How Revaizor Discovers This

Revaizor’s AI agents test authentication with the thoroughness of an experienced red teamer:

  • Full Authentication Flow Mapping: Revaizor maps every authentication-related endpoint: login, registration, password reset, MFA enrollment, session management, OAuth flows, and API key generation. This comprehensive surface mapping ensures no authentication pathway is untested.
  • Intelligent Brute Force: Revaizor tests rate limiting and lockout thresholds with precision, determining the exact number of attempts before protection activates and whether bypass techniques (IP rotation, parameter manipulation, rate limit header abuse) can circumvent protections.
  • Session Security Analysis: Revaizor’s agents evaluate session token randomness, analyze cookie security attributes, verify session invalidation across all relevant events (logout, password change, privilege change), and test for session fixation.
  • Multi-Factor Bypass Testing: Revaizor systematically tests every known MFA bypass technique: step skipping, response manipulation, race conditions, code reuse, and backup code brute-forcing.
  • JWT Deep Analysis: Revaizor decodes and analyzes JWT tokens, tests algorithm confusion attacks, attempts none algorithm bypass, and brute-forces weak HMAC secrets using common key dictionaries.

Remediation

Robust authentication requires defense in depth across every identity-related flow:

# Secure login with rate limiting and account lockout
from flask_limiter import Limiter

limiter = Limiter(app, key_func=get_remote_address)

@app.route('/login', methods=['POST'])
@limiter.limit("5 per minute")  # Rate limiting
def login():
    user = User.query.filter_by(username=request.form['username']).first()

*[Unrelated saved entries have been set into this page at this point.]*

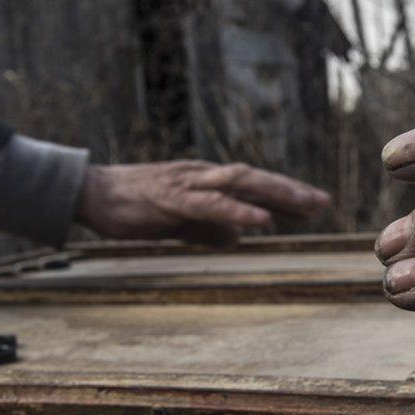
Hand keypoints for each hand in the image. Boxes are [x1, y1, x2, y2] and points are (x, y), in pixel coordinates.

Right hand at [75, 161, 330, 244]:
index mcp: (204, 182)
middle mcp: (202, 176)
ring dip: (276, 195)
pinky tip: (261, 221)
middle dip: (291, 191)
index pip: (251, 186)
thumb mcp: (178, 222)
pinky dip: (239, 212)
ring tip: (306, 206)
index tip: (315, 205)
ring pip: (241, 184)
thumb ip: (207, 228)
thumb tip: (238, 238)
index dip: (283, 194)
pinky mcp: (172, 198)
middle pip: (255, 180)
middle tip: (324, 202)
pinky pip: (211, 205)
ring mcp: (188, 184)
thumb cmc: (131, 207)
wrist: (90, 192)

    if user and user.is_locked():
        return "Account locked. Please try again later.", 429

    if user and user.check_password(request.form['password']):
        user.reset_failed_attempts()
        session.regenerate()  # Prevent session fixation
        session['user_id'] = user.id
        return redirect('/dashboard')

    if user:
        user.increment_failed_attempts()  # Track failures
    # Generic message prevents user enumeration
    return "Invalid credentials", 401

Comprehensive authentication hardening:

  • Multi-Factor Authentication: Enforce MFA for all users, especially administrative accounts. Use TOTP or WebAuthn/FIDO2 rather than SMS-based OTP.
  • Password Policy: Require minimum 12-character passwords. Check against breached password databases. Do not require arbitrary complexity rules (uppercase, special chars) that lead to predictable patterns.
  • Session Security: Generate cryptographically random session tokens with at least 128 bits of entropy. Set HttpOnly, Secure, and SameSite=Strict on session cookies. Implement absolute and idle session timeouts.
  • JWT Best Practices: Explicitly specify the allowed algorithm in verification. Use asymmetric algorithms (RS256, ES256) for distributed systems. Set short expiration times and implement token rotation.
  • Monitoring: Alert on anomalous authentication patterns: credential stuffing (many failed logins across different accounts from the same source), brute force (many failed attempts against one account), and impossible travel (logins from geographically distant locations within short timeframes).